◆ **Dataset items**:
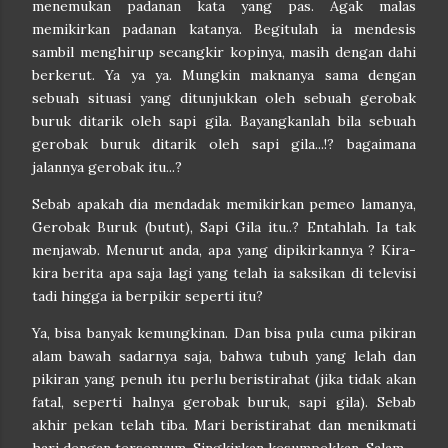
menemukan padanan kata yang pas. Agak malas
memikirkan padanan katanya. Begitulah ia mendesis
sambil menghirup secangkir kopinya, masih dengan dahi
berkerut. Ya ya ya. Mungkin maknanya sama dengan
sebuah situasi yang ditunjukkan oleh sebuah gerobak
buruk ditarik oleh sapi gila. Bayangkanlah bila sebuah
gerobak buruk ditarik oleh sapi gila...!? bagaimana
jalannya gerobak itu...?
Sebab apakah dia mendadak memikirkan pemeo lamanya,
Gerobak Buruk (butut), Sapi Gila itu..? Entahlah. Ia tak
menjawab. Menurut anda, apa yang dipikirkannya ? Kira-
kira berita apa saja lagi yang telah ia saksikan di televisi
tadi hingga ia berpikir seperti itu?
Ya, bisa banyak kemungkinan. Dan bisa pula cuma pikiran
alam bawah sadarnya saja, bahwa tubuh yang lelah dan
pikiran yang penuh itu perlu beristirahat (jika tidak akan
fatal, seperti halnya gerobak buruk, sapi gila). Sebab
akhir pekan telah tiba. Mari beristirahat dan menikmati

◆ **PROBLEM**: Repeat word for word from the line holding "gerobak buruk ditarik" down to the last line above, including both.

◆ **RESPONSE TO THIS TASK**:
gerobak buruk ditarik oleh sapi gila...!? bagaimana
jalannya gerobak itu...?
Sebab apakah dia mendadak memikirkan pemeo lamanya,
Gerobak Buruk (butut), Sapi Gila itu..? Entahlah. Ia tak
menjawab. Menurut anda, apa yang dipikirkannya ? Kira-
kira berita apa saja lagi yang telah ia saksikan di televisi
tadi hingga ia berpikir seperti itu?
Ya, bisa banyak kemungkinan. Dan bisa pula cuma pikiran
alam bawah sadarnya saja, bahwa tubuh yang lelah dan
pikiran yang penuh itu perlu beristirahat (jika tidak akan
fatal, seperti halnya gerobak buruk, sapi gila). Sebab
akhir pekan telah tiba. Mari beristirahat dan menikmati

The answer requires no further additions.